**Gewünschte Ausgabe**.
Bitte beantworte anhand des Seitentexts: Was sollen Behörden laut dem beschlossenen Gesetzentwurf allen Menschen mitgeben, die einen neuen Pass oder Personalausweis beantragen?

**Seitentext**.
Mit dem Online-Register wird theoretisch der Organspendeausweis überflüssig: Die Ärzte müssen nicht mehr die Taschen eines Verstorbenen durchsuchen nach dieser Pappkarte, sondern können online nachschauen, ob der oder die Betreffende als Organspender vermerkt ist.

Darauf hatte auch Grünen-Chefin Annalena Baerbock hingewiesen, als sie im Bundestag für diese Lösung geworben hatte: Als potentieller Spender müsse man nicht mehr sicherstellen, dass man den Organspendeausweis immer dabei habe. Das sei etwa schwierig, wenn man wie sie ein Kleid trage, in das keine Brieftasche passe, argumentierte sie.

Der Organspendeausweis wird aber dennoch bleiben. Er wird sogar in dem nun beschlossenen Gesetzentwurf (hier als pdf) explizit erwähnt: Behörden sollen allen Menschen, die einen neuen Pass oder Personalausweis beantragen, einen Organspendeausweis mitgeben. Damit ist der Organspendeausweis ein zusätzliches System neben dem Online-Register, um sicherzustellen, dass ein Spendenwilliger auch als Spender erkannt wird.

**Datenauszüge**.
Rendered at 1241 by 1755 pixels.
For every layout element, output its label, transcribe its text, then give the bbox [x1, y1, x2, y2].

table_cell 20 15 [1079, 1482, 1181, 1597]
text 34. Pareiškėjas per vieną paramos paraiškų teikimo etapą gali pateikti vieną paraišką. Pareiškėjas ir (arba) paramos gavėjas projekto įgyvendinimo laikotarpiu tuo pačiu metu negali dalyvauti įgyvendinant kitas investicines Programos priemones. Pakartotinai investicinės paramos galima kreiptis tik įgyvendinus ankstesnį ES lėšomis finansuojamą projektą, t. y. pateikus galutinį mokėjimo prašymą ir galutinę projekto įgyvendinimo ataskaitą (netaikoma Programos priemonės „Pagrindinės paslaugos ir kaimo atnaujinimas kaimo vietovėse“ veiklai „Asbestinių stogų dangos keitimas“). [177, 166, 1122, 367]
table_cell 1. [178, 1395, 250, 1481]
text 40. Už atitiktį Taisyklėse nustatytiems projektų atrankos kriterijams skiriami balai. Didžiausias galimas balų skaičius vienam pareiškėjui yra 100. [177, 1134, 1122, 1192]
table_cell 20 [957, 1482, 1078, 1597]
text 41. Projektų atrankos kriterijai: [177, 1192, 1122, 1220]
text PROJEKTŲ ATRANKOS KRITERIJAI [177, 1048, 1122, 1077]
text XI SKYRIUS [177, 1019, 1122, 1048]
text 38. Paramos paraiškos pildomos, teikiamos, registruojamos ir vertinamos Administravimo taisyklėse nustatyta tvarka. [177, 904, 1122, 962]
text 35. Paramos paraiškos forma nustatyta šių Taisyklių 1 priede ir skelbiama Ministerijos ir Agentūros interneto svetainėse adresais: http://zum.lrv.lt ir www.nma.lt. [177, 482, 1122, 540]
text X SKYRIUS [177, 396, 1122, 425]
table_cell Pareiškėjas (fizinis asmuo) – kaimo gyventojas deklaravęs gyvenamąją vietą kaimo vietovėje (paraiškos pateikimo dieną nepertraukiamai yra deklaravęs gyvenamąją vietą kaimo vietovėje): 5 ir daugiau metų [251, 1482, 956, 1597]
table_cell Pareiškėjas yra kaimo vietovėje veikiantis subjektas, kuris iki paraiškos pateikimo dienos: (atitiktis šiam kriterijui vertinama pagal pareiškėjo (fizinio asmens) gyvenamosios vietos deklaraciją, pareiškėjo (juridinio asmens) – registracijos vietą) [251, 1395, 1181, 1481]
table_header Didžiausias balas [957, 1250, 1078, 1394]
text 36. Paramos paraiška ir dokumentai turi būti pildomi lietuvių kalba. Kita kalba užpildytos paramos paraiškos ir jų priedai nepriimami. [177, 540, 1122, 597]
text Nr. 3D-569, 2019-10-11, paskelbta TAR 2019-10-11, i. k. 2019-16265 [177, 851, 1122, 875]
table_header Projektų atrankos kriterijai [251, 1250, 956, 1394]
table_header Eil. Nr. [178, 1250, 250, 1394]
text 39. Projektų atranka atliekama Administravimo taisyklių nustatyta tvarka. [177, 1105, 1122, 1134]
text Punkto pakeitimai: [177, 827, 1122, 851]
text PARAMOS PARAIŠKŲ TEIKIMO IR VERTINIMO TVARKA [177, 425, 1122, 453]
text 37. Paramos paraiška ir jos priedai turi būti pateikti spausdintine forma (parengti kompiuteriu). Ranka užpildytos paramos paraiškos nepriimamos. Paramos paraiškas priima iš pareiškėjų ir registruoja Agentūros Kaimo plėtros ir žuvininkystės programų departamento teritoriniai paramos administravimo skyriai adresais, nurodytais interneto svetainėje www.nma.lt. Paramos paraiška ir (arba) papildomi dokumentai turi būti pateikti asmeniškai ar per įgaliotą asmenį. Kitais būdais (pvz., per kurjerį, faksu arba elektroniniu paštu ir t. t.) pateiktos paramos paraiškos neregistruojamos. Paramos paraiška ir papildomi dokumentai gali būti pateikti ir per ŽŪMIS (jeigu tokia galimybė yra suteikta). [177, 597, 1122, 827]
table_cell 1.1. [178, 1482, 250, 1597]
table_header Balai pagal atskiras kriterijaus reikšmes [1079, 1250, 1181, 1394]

**Schriftliche Antwort**.
Einen Organspendeausweis.